Manuel

Gilberto Bergman Padilla

Manuel es un personaje interesante, acaso el prototipo del viejo nicaragüense. Vive en Masachapa, frente al mar, su casa es precaria, pero tiene luz y televisión. Vende manteca de tiburón que es buena para la tos, la lira, el asma y alguna que otra enfermedad en los bronquios.

Una mañana, mientras caminaba por la playa, lo saludé y me invitó a tomar café en su casa. A partir de ese día nos hicimos amigos. Me convertí en un cliente habitual para platicar con él durante mis caminatas por las playas de Montelimar, Masachapa y Pochomil.

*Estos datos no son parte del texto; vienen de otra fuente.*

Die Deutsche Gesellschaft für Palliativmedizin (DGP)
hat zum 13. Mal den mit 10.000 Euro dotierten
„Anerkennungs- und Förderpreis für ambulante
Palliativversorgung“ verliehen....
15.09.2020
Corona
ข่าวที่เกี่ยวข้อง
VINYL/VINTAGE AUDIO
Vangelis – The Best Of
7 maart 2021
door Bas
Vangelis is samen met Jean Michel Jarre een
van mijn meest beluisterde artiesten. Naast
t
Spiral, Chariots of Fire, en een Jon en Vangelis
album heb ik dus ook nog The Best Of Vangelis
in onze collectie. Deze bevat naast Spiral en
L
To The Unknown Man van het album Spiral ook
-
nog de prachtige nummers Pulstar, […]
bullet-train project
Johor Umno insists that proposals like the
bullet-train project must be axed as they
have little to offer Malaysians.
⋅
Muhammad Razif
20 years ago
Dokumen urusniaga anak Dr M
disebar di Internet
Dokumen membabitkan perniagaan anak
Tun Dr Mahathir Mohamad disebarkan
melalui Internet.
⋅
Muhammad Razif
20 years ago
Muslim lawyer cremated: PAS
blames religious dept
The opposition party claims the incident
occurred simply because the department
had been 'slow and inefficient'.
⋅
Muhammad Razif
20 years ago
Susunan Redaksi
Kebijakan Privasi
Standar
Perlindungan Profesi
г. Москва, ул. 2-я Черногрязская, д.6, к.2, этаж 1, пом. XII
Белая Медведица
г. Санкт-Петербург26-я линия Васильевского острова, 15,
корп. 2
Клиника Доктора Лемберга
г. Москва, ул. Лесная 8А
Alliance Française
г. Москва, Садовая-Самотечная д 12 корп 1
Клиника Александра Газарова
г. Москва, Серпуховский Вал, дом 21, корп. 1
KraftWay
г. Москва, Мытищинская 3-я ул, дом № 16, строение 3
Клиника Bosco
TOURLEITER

Manuel me cuenta que le tuvieron setenta hijos. Le pregunté que si con la misma. Me dijo que si, pero con diferentes mujeres, y se tiró la gran carcajada. Eso sí, siempre «ocupaba» chavalas jóvenes entre 16 y 23; ya de 24 las veía viejas. Además de joven le gustaban las mujeres delgadas. Nada de gordas.

Dice que su potencia sexual se debe a que cuando joven era matarife y en el rastro de Managua, degollaba un animal se bebía una jícara de sangre y un trago doble de guaro lija. Eso lo mantenía potente para el resto del día.

Me cuenta Manuel que nunca vivió de las mujeres. Siempre fue un buen hombre. A todas siempre les daba, y hasta conoce a todos sus hijos. Para Manuel le es rentable tener muchos hijos, ya que es como tener un seguro social. Me cuenta que hasta aquí en el mar le traen comida. Otros le dan unos centavitos. «Gracias a Dios dice, aquí estoy pasando la vida a todo meter».

«Ajá, Manuel», le pregunté, cómo va aquello; me imagino que con la edad has perdido tu potencia. Que va doctor todavía resuelvo. Le voy a contar que me acaba de pasar una gran carajada. Fijese que conocí a una muchacha gorda pero pareja aquí en el mar. Le dije que la invitaba cuando ella quisiera a ver la novela «Alborada». Está en los capítulos finales que es lo mejor. Gracias, me dijo María; así se llamaba la muchacha. Me contó que esa novela le gustaba mucho, pero en su casa no tiene luz y la novela la veía de vez en cuando donde una vecina. Pero como la vecina vende pescado, cuando sale deja la casa cerrada y se aparece hasta que la novela ya ha terminado. Pues hija le dije, conmigo no vas a tener problemas, pues yo estoy todos los días en mi casa, cuando vos querás podés venir a visitarme. Así que un lunes, la María se me apareció por la casa para ver la novela, el martes igual, el miércoles también; para el jueves me compre un hermoso pescado y me hice una sustanciosa sopa. Cuando terminó la novel le dije: María, querés una sopita de pescado. Claro Manuel me va a venir diaca.

Nos echamos la sopa y cuando terminamos de comer, con disimulo le puse la mano en la pierna y la María no me dijo nada; le apreté la mano y la jalé hacia el cuarto, apagamos la luz y procedimos a amarnos.

Nos despertó el canto del gallo. La María me dijo: ya me voy, Manuel; se me esta haciendo tarde. Se puso el vestido y cuando agarró el calzón que había dejado, sobre la silla lo quedé viendo y le dije: Caramba María, ese calzón que andás está todo pasconeado; lo andás todo roto hasta el ziper. Y ya dio de sí. Ella me contesto: Y que querés que haga, Manuel, si no hay billete.

Esa mañana fui a pagar la luz, pasé por el mercado y le compré a María seis calzones, todos de diferentes colores. La noche del viernes se apareció la María a ver la novela. Cuando terminó, le dije:-María: todavía tengo sopa, querés un poquito; además, nos podemos echar un par de tragos. Recordá que hoy es sábado chiquito.

Se puso contenta, nos tiramos la sopa y unos cuantos tragos cada uno y después nos fuimos al cuarto. En la mañana antes de irse, le dije: María, te tengo un regalito. Y le entregue la bolsa con los seis calzones. Se puso recontenta, tiró a la basura el calzón viejo que andaba y se puso uno de los nuevos.

En la noche la quedé esperando y nunca más la volví a ver. Se fija usted, mi querido doctor: a las mujeres nadie las entiende.